Kibbutz, in Hebrew, refers to a “gathering, clustering,” and from the top of the mountain that overlooks the Arava Rift Valley, a “gathering” seems an appropriate definition for these island-like patches of green that float in a sea of gold-brown rock. Around each of the islands is a fence, and around Kibbutz Ketura two or three loops of barbed wire. From the distance of the top of the mountain, referred to by many as Electrical Mountain for the large metal towers and buzzing wires, I could see Ketura rolled out in front of me. On the other side of Ketura is the road, then the orchard of date trees, then the border with Jordan and the mountains that form the other side of this rift valley. To my left, in the distance, I see Lotan, and to my right, on a rise in the ground, is Grofit, two other of several Kibbutzim that reside in the valley with Ketura. Up at the top of the mountain I felt on the top of the world, as if at a moment’s notice, I could sail among the strong winds and fly the length and width of the Arava Valley, amongst the kibbutzim in the Arava Valley.
The Trip South
One day in early February, I found myself at a Tel Aviv train station wearing short sleeves. Had it been just a few days before I was slogging my way through snow to the airport in Boston? I was looking for the rest of the group I was to travel south with to Kibbutz Ketura; it was not hard to find the gathering of folks introducing themselves to each other and trying not trip over the multitude of large suitcases. The bus arrived and we all hauled ourselves aboard. While many of us were eager to meet at the station, a few minutes into the bus ride about half were napping, catching up on jetlag. I stayed awake and tried to talk to everyone but talking on a bus is hard, and in the end we all sat in semi-companionable silence, surrounded by strangers.

Source excerpt:

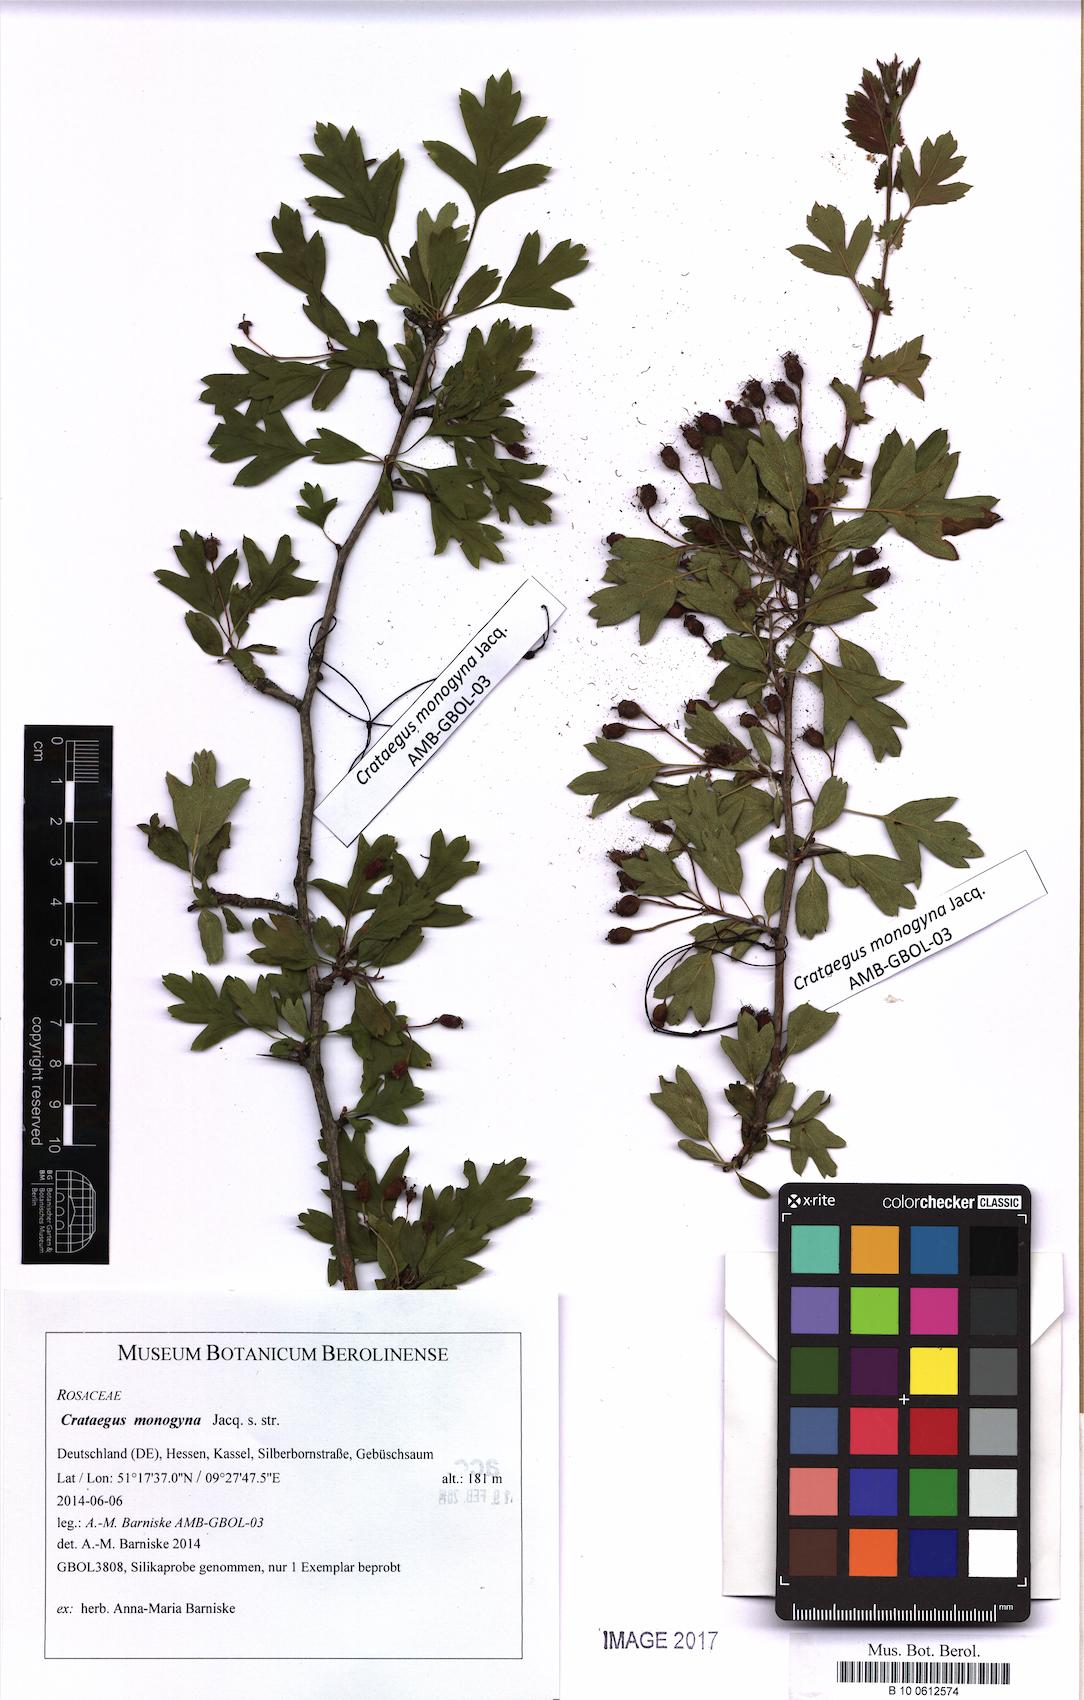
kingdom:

Exercise aim:
Rewrite the Kibbutz Ketura account between "The Trip South" and "surrounded by strangers.", inclusive, changing "bus" to "coach". Rely only on the Kibbutz Ketura account above.

Complete response:
The Trip South
One day in early February, I found myself at a Tel Aviv train station wearing short sleeves. Had it been just a few days before I was slogging my way through snow to the airport in Boston? I was looking for the rest of the group I was to travel south with to Kibbutz Ketura; it was not hard to find the gathering of folks introducing themselves to each other and trying not trip over the multitude of large suitcases. The coach arrived and we all hauled ourselves aboard. While many of us were eager to meet at the station, a few minutes into the coach ride about half were napping, catching up on jetlag. I stayed awake and tried to talk to everyone but talking on a coach is hard, and in the end we all sat in semi-companionable silence, surrounded by strangers.